● Exercise directions
Among the records below, find the line that has "middle dip: (235, 232)"; from there, give the lines again exactly, and stop after the line that has "wrist: (1264, 1048)".

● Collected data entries
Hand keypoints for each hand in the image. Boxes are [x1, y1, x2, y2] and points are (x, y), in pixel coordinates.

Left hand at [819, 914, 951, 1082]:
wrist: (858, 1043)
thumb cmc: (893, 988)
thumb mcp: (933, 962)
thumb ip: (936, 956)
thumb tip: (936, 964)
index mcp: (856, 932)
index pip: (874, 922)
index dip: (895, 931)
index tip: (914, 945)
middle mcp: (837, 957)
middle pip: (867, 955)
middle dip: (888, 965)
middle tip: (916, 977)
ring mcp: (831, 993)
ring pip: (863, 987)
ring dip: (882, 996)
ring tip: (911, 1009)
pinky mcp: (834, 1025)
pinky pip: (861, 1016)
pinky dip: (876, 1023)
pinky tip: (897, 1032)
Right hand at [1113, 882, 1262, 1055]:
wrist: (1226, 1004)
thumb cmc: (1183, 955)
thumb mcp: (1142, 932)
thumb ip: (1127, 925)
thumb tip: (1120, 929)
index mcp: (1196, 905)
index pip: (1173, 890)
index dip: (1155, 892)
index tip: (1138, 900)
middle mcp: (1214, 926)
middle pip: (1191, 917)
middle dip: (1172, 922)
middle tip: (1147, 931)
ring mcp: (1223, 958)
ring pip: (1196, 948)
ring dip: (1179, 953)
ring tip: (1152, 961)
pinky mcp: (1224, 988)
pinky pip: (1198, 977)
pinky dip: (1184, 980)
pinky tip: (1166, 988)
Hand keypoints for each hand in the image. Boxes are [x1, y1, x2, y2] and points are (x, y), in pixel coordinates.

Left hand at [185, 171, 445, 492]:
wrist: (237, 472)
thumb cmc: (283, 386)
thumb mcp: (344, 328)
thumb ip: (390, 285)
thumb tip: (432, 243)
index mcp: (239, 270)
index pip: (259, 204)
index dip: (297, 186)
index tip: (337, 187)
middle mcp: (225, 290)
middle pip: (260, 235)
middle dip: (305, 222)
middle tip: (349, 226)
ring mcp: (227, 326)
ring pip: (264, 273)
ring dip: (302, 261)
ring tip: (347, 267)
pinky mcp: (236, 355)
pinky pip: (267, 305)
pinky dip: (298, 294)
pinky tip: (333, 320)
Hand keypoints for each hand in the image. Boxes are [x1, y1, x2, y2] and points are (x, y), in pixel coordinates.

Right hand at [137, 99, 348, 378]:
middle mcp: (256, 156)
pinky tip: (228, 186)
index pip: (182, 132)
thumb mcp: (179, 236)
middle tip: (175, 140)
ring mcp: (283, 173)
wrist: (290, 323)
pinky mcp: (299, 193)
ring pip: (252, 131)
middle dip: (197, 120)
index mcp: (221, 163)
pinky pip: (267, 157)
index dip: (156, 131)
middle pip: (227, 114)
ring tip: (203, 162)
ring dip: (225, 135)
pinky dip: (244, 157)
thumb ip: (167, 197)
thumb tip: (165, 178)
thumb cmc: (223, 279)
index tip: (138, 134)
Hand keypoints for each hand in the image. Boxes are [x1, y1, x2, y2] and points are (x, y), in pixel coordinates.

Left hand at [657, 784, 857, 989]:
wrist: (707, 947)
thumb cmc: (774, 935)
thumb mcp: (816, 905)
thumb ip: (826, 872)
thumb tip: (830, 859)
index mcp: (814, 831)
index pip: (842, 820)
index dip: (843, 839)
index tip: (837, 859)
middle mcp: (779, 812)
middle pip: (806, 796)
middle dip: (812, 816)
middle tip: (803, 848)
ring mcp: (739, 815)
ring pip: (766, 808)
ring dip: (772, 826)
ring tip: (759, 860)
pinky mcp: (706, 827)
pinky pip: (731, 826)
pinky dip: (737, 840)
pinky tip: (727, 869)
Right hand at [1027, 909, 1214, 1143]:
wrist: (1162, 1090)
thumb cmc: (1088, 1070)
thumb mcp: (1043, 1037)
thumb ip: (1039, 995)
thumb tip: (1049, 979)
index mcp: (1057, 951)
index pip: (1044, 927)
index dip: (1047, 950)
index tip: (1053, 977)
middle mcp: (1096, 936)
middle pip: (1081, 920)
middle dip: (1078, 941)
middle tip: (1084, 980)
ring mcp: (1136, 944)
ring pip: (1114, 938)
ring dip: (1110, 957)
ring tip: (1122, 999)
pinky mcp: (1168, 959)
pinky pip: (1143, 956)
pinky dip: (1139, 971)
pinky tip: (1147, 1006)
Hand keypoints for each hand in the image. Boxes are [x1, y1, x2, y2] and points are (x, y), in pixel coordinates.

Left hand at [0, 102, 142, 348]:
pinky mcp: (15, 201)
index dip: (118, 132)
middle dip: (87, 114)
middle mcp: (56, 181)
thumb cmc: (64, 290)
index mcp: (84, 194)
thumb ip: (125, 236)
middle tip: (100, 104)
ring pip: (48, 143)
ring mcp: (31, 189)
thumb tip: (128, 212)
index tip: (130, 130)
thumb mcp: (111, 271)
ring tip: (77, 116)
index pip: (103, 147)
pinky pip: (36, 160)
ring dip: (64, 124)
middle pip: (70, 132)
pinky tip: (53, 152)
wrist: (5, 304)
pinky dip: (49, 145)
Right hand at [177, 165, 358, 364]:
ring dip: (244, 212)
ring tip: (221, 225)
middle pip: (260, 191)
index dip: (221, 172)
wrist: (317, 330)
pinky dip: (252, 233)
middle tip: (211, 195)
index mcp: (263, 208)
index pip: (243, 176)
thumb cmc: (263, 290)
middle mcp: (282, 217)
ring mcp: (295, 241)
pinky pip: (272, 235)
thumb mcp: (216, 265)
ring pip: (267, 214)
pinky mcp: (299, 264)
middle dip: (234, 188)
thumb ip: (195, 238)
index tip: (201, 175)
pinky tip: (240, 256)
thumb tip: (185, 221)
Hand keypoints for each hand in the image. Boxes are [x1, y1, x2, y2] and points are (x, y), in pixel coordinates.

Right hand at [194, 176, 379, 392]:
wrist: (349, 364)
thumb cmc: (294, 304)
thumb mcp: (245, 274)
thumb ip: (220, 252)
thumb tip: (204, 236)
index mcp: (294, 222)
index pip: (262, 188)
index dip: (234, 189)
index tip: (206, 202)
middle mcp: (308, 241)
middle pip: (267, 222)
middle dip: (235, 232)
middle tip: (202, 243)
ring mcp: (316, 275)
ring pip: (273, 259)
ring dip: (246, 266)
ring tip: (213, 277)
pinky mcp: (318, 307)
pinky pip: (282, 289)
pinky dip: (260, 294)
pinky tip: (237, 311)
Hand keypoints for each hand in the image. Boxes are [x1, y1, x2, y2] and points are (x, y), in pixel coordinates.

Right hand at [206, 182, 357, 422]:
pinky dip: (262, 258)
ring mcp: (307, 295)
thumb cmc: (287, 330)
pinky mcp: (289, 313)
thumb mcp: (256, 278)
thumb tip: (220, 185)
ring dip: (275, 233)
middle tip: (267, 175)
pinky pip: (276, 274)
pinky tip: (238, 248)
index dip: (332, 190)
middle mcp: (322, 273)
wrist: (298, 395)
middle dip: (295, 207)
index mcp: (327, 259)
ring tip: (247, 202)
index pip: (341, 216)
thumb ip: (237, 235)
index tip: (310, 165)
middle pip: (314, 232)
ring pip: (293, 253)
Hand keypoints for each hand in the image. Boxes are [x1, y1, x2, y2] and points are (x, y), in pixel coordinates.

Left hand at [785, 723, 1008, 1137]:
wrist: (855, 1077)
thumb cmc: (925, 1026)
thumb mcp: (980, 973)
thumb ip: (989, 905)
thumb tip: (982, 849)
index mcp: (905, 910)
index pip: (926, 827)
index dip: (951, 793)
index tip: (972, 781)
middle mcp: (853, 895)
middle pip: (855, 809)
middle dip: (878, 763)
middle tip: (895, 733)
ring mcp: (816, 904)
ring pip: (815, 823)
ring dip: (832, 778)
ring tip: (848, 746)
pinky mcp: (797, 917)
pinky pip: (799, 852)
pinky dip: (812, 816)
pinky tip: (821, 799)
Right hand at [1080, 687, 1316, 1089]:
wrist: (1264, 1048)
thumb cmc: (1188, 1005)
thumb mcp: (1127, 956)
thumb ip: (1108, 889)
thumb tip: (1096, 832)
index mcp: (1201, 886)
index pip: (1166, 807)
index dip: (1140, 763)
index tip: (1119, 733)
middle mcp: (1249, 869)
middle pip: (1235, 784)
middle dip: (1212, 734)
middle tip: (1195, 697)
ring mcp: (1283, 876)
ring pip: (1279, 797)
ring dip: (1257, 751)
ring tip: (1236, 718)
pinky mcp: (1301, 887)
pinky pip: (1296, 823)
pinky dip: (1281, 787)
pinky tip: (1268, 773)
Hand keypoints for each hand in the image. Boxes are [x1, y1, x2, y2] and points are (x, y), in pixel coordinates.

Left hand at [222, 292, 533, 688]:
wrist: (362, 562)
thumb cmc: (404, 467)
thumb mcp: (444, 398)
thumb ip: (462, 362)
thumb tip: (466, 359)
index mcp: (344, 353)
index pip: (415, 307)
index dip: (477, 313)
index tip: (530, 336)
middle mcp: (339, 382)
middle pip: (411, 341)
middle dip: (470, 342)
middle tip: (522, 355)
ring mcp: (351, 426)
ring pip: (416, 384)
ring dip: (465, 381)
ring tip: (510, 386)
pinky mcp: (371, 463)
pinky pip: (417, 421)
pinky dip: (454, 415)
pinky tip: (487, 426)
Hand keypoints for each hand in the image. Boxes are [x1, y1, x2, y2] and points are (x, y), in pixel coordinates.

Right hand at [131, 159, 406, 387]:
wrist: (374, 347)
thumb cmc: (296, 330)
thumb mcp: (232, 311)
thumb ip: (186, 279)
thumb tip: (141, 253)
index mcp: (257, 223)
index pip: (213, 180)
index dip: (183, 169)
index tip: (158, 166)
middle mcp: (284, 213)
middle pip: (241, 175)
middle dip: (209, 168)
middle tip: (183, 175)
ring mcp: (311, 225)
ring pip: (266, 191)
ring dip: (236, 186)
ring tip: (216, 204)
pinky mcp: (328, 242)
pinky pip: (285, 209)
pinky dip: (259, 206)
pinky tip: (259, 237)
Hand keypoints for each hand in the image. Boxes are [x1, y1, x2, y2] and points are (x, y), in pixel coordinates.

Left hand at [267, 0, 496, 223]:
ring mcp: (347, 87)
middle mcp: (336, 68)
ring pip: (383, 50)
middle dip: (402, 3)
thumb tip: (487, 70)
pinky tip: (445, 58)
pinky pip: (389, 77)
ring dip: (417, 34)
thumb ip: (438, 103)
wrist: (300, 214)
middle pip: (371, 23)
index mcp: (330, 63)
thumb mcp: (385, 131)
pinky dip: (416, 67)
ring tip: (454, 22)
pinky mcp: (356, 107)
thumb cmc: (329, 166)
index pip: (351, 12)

● Task answer
middle dip: (235, 232)
middle tip: (202, 243)
ring mcp: (316, 275)
ring pip: (273, 259)
ring dip: (246, 266)
ring tip: (213, 277)
pinky mcp: (318, 307)
pinky pip: (282, 289)
pinky dip: (260, 294)
pinky tip: (237, 311)
Hand keypoints for each hand in the image. Boxes are [x1, y1, x2, y2] and points are (x, y), in pixel coordinates.

Right hand at [206, 182, 357, 422]:
pinky dip: (262, 258)
ring mcp: (307, 295)
thumb cmc: (287, 330)
pinky mcp: (289, 313)
thumb mcp: (256, 278)
thumb tip: (220, 185)
ring dip: (275, 233)
middle tip: (267, 175)
pinky pip: (276, 274)
pinky tip: (238, 248)
index dip: (332, 190)
middle mcp: (322, 273)
wrist: (298, 395)
middle dip: (295, 207)
index mcp: (327, 259)
ring tip: (247, 202)
index pip: (341, 216)
thumb ip: (237, 235)
index tip: (310, 165)
middle pip: (314, 232)
ring pip: (293, 253)
Hand keypoints for each hand in the image. Boxes are [x1, y1, x2, y2] and points are (x, y), in pixel coordinates.

Left hand at [785, 723, 1008, 1137]:
wrist: (855, 1077)
thumb cmc: (925, 1026)
thumb mcp: (980, 973)
thumb ip: (989, 905)
thumb tip: (982, 849)
index mcp: (905, 910)
index pip: (926, 827)
index dip: (951, 793)
index tip: (972, 781)
middle mcp: (853, 895)
middle pip: (855, 809)
middle dip: (878, 763)
middle tip: (895, 733)
ring mcp: (816, 904)
ring pip: (815, 823)
ring dip: (832, 778)
ring tip: (848, 746)
pinky mcp: (797, 917)
pinky pip: (799, 852)
pinky dip: (812, 816)
pinky tip: (821, 799)
Right hand at [1080, 687, 1316, 1089]:
wrist: (1264, 1048)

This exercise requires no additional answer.